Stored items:

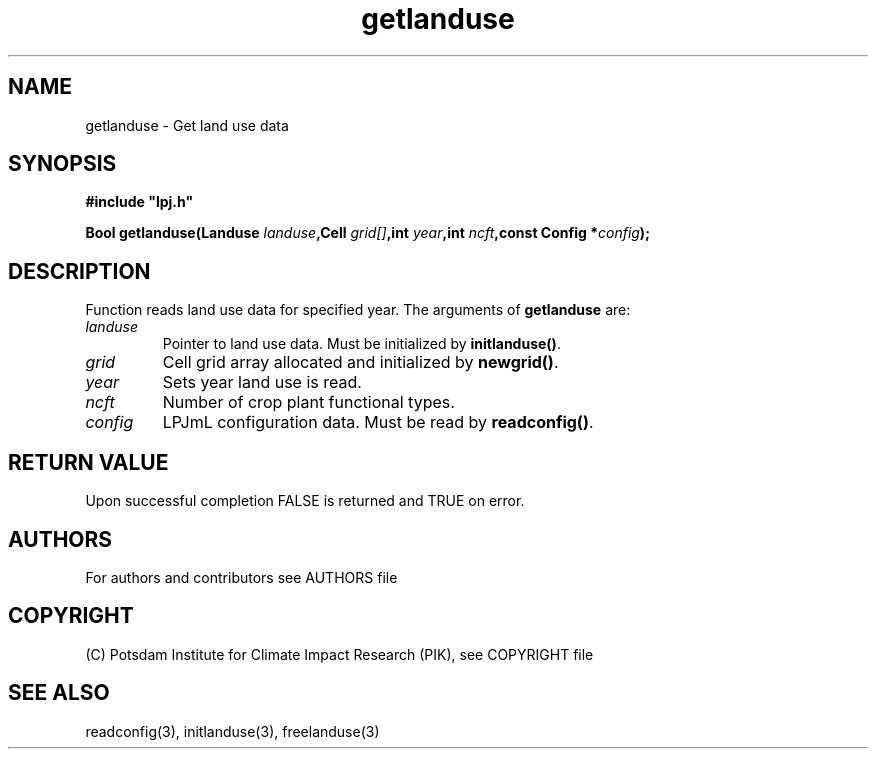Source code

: .TH getlanduse 3  "January 9, 2013" "version 5.1.001" "LPJmL programmers manual"
.SH NAME
getlanduse \- Get land use data
.SH SYNOPSIS
.nf
\fB#include "lpj.h"

Bool getlanduse(Landuse \fIlanduse\fB,Cell \fIgrid[]\fB,int \fIyear\fB,int \fIncft\fB,const Config *\fIconfig\fB);\fP

.fi
.SH DESCRIPTION
Function reads land use data for specified year.
The arguments of \fBgetlanduse\fP are:
.TP
.I landuse
Pointer to land use data.  Must be initialized by \fBinitlanduse()\fP.
.TP
.I grid
Cell grid array allocated and initialized by \fBnewgrid()\fP.
.TP
.I year
Sets year land use is read.
.TP
.I ncft
Number of crop plant functional types.
.TP
.I config
LPJmL configuration data. Must be read by \fBreadconfig()\fP.
.SH RETURN VALUE
Upon successful completion FALSE is returned and TRUE on error.

.SH AUTHORS

For authors and contributors see AUTHORS file

.SH COPYRIGHT

(C) Potsdam Institute for Climate Impact Research (PIK), see COPYRIGHT file

.SH SEE ALSO
readconfig(3), initlanduse(3), freelanduse(3)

AIM OF THE EXERCISE: If a record holds a picture, leave the picture out and copy the rest exactly.

THE COMPLETED TASK:
Source code

: .TH getlanduse 3  "January 9, 2013" "version 5.1.001" "LPJmL programmers manual"
.SH NAME
getlanduse \- Get land use data
.SH SYNOPSIS
.nf
\fB#include "lpj.h"

Bool getlanduse(Landuse \fIlanduse\fB,Cell \fIgrid[]\fB,int \fIyear\fB,int \fIncft\fB,const Config *\fIconfig\fB);\fP

.fi
.SH DESCRIPTION
Function reads land use data for specified year.
The arguments of \fBgetlanduse\fP are:
.TP
.I landuse
Pointer to land use data.  Must be initialized by \fBinitlanduse()\fP.
.TP
.I grid
Cell grid array allocated and initialized by \fBnewgrid()\fP.
.TP
.I year
Sets year land use is read.
.TP
.I ncft
Number of crop plant functional types.
.TP
.I config
LPJmL configuration data. Must be read by \fBreadconfig()\fP.
.SH RETURN VALUE
Upon successful completion FALSE is returned and TRUE on error.

.SH AUTHORS

For authors and contributors see AUTHORS file

.SH COPYRIGHT

(C) Potsdam Institute for Climate Impact Research (PIK), see COPYRIGHT file

.SH SEE ALSO
readconfig(3), initlanduse(3), freelanduse(3)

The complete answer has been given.